Si è sviluppato anche un nuovo ambiente finanziario globale: l’ondata di fusioni di imprese verso la fine degli anni Ottanta ha spianato la strada al consolidamento di una nuova generazione di finanzieri raggruppata intorno alle banche di affari, agli investitori istituzionali, alle società di brokeraggio, alle grandi compagnie di assicurazioni.

In questo processo, le funzioni delle banche commerciali si sono fuse con quelle delle banche di investimento e dei mediatori di borsa.

Pur ricoprendo un ruolo importante nei mercati finanziari, questi “amministratori di denaro” si allontanano sempre più dalle funzioni imprenditoriali nell’economia reale. Le loro attività (che sfuggono al controllo statale) includono transazioni speculative in futures e derivati, e la manipolazione dei mercati valutari. I principali attori finanziari sono di solito coinvolti in “depositi di denaro scottante” nei mercati emergenti dell’America Latina e del Sud-Est asiatico, nonché del denaro riciclato e dello sviluppo di banche private specializzate nel consigliare i clienti ricchi nei tanti paradisi fiscali.

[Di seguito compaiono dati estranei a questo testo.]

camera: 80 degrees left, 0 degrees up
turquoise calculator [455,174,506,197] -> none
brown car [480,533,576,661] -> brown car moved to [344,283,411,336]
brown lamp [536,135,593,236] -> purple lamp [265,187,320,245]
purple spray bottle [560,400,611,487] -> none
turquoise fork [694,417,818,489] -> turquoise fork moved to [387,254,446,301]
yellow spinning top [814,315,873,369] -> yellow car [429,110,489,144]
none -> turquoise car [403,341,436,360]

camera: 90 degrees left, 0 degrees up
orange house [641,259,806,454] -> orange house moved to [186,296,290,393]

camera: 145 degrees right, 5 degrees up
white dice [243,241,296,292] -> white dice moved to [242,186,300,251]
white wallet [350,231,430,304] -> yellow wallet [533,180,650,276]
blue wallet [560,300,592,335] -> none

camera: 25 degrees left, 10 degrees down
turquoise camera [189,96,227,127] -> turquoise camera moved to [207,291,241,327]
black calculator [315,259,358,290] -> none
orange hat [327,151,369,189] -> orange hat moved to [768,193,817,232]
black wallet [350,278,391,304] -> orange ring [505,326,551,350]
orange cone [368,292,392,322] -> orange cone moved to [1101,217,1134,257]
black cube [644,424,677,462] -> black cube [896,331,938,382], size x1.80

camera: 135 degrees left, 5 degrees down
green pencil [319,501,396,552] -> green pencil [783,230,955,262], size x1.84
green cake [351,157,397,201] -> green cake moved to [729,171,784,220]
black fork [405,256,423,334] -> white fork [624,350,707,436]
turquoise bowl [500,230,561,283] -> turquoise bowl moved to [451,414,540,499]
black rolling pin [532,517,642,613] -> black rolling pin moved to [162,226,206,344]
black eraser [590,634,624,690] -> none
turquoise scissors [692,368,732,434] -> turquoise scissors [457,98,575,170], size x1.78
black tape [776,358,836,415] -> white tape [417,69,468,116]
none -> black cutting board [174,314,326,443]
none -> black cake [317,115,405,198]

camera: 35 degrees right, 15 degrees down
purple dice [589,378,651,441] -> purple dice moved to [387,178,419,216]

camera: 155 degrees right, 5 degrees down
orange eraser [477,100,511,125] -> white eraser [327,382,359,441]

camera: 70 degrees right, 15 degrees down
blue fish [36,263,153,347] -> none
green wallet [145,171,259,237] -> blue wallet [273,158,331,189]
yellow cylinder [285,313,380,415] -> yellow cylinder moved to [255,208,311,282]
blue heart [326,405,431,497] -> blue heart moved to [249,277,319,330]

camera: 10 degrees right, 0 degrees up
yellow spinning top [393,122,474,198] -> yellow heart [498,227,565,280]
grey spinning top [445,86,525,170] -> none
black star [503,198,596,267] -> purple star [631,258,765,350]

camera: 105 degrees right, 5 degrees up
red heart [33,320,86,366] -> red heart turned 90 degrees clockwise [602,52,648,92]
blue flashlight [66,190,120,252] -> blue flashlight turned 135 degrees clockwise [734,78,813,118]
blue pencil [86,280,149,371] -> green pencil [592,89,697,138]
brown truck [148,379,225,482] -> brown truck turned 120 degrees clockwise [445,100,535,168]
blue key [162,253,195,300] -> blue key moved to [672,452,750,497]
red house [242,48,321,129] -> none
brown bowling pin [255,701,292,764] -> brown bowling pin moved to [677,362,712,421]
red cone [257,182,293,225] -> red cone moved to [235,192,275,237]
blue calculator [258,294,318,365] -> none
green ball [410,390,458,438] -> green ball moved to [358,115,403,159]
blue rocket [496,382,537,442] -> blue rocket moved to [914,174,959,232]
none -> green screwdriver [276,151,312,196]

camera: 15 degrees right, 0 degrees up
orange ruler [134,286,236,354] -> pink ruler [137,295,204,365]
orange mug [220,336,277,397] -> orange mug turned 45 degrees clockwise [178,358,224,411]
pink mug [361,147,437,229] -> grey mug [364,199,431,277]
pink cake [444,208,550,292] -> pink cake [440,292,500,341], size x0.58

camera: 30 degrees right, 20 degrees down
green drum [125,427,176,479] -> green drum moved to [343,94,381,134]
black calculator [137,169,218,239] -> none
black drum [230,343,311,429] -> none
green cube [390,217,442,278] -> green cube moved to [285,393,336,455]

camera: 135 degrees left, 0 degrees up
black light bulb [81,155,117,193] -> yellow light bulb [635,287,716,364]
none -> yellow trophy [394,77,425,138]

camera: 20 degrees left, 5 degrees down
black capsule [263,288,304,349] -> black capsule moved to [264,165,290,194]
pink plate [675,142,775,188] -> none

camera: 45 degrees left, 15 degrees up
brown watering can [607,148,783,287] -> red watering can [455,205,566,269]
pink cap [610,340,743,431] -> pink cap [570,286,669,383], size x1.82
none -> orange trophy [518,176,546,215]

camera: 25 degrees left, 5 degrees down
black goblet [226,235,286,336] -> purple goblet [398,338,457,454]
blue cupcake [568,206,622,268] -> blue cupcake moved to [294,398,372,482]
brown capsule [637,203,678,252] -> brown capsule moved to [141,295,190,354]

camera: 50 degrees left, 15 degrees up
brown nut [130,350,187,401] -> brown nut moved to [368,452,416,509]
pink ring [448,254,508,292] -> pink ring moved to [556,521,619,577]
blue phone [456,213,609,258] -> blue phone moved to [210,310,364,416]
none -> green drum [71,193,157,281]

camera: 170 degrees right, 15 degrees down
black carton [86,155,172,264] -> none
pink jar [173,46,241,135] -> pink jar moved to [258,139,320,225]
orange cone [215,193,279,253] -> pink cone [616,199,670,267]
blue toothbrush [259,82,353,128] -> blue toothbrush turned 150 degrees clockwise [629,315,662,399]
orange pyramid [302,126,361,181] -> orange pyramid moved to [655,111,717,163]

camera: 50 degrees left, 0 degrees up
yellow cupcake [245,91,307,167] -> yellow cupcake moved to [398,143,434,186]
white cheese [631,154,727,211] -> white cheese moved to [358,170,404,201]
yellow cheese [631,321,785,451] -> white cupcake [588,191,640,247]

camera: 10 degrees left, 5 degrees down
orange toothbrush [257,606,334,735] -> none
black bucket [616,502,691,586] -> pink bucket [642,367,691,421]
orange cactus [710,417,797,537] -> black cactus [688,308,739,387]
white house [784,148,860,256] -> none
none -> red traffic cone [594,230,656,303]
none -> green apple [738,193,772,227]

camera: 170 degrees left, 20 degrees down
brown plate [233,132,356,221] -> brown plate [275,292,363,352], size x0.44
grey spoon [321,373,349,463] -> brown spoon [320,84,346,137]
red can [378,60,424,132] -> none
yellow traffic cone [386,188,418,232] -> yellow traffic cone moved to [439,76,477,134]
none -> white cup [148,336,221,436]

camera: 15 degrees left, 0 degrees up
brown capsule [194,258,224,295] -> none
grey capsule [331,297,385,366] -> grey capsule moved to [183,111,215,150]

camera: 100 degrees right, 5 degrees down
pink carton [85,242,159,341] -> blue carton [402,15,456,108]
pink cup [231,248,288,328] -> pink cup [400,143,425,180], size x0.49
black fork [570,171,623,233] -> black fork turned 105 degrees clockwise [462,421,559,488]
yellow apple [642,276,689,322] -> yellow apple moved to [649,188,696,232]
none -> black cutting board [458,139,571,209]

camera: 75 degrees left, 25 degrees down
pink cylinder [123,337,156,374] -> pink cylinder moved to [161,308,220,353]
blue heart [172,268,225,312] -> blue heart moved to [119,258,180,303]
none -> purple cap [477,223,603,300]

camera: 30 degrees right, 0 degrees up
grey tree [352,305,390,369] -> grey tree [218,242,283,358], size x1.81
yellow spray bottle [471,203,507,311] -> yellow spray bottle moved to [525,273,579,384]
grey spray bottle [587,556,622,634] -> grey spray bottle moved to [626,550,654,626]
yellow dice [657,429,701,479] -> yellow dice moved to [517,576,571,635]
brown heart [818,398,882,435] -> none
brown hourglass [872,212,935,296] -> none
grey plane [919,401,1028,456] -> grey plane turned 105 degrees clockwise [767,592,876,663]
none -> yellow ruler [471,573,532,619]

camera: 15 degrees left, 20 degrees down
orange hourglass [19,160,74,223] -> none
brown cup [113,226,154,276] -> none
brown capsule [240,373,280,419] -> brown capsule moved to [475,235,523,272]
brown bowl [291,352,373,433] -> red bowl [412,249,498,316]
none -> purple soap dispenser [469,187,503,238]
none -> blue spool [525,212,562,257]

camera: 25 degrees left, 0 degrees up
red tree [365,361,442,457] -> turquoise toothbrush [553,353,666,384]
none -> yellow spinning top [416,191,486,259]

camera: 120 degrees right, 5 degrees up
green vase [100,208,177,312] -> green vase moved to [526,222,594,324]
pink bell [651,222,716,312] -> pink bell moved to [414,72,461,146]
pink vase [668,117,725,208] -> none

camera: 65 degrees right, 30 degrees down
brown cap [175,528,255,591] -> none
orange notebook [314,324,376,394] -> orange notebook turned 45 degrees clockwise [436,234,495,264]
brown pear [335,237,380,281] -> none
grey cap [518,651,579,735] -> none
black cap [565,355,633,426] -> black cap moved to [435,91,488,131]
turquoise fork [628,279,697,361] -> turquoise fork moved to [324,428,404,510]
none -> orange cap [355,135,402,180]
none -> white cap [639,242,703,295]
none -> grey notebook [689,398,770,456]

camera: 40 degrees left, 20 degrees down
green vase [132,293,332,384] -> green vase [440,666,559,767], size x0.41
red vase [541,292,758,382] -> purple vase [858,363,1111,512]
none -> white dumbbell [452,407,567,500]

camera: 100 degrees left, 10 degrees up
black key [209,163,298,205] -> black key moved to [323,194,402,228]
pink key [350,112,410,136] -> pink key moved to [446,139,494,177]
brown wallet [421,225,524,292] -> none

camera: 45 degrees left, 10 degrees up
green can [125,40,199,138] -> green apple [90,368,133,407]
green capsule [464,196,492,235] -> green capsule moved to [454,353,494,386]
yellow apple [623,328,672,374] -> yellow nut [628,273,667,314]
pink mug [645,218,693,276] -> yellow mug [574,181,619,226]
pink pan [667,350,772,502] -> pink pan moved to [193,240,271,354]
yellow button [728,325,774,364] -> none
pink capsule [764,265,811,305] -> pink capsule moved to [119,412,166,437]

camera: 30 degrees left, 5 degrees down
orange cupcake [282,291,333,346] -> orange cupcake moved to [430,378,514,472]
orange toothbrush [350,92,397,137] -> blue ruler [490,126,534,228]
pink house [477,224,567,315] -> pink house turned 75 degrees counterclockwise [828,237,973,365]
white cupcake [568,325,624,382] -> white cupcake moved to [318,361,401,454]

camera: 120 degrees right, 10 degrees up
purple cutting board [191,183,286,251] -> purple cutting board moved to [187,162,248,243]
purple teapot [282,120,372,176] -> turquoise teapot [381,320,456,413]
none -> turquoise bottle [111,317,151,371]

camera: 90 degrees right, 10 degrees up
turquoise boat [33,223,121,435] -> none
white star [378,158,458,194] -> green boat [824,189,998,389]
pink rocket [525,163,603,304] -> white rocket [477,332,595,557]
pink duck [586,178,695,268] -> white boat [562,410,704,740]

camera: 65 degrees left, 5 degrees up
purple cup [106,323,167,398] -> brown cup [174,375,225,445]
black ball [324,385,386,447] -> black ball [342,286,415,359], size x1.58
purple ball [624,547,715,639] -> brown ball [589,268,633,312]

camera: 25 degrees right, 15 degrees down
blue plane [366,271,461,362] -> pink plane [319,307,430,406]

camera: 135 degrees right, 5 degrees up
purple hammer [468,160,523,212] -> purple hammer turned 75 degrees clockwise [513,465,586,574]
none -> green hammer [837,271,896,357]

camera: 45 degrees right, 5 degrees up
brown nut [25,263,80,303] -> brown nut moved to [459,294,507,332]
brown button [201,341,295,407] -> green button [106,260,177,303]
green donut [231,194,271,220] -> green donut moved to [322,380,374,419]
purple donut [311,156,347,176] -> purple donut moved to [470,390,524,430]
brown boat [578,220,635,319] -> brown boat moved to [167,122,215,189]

Il giro d’affari delle transazioni di valuta estera è nell’ordine di 1.000 milioni di dollari al giorno, di cui solo il 15 per cento corrisponde all’effettivo scambio di merci e flusso di capitale. In questa rete finanziaria globale, il denaro passa a gran velocità da un paradiso fiscale all’altro, nella forma intangibile di trasferimenti elettronici. Le attività affaristiche legali e illegali si intrecciano sempre più e vengono accumulate ingenti ricchezze private non denunciate.

Favorite dai programmi di aggiustamento strutturale e dalla concomitante deregolamentazione del sistema finanziario, le mafie hanno allargato il raggio d’azione al campo dell’attività bancaria internazionale. In diversi paesi in via di sviluppo, i governi sono sotto l’influenza delle organizzazioni criminali. queste si sono impadronite di numerose proprietà statali mediante programmi di privatizzazione presentati dalla Banca mondiale.

 


[1] Cfr. C. Offe, Lo Stato nel capitalismo maturo, Milano, 1977.

[2] Cfr. J. O’Connor, La crisi fiscale dello Stato, Torino, 1977.

[3] Cfr. S. Brittan, The economic contradictions of democracy, “British Journal of Political Science”, 1975, aprile, pp. 129-159; J.M. Buchanan - R.E.Wagner, Democracy in deficit: the political legacy of lord Keynes, New York, 1977. Una buona messa a punto del dibattito tra neomarxisti e neoliberisti si ha in L. Bordogna - S. Provasi, I rapporti tra politica e mercato nei paesi capitalistici avanzati: varianti nello sviluppo, differenze nella crisi, “Stato e Mercato”, 1981, n.1.

[4] Cfr. M. D’Antonio, L’arcano della “stagflazione”, “Il Contemporaneo”, supplemento di “Rinascita”, 10 nov. 1978, n.44, dedicato a “La crisi attuale del capitalismo”.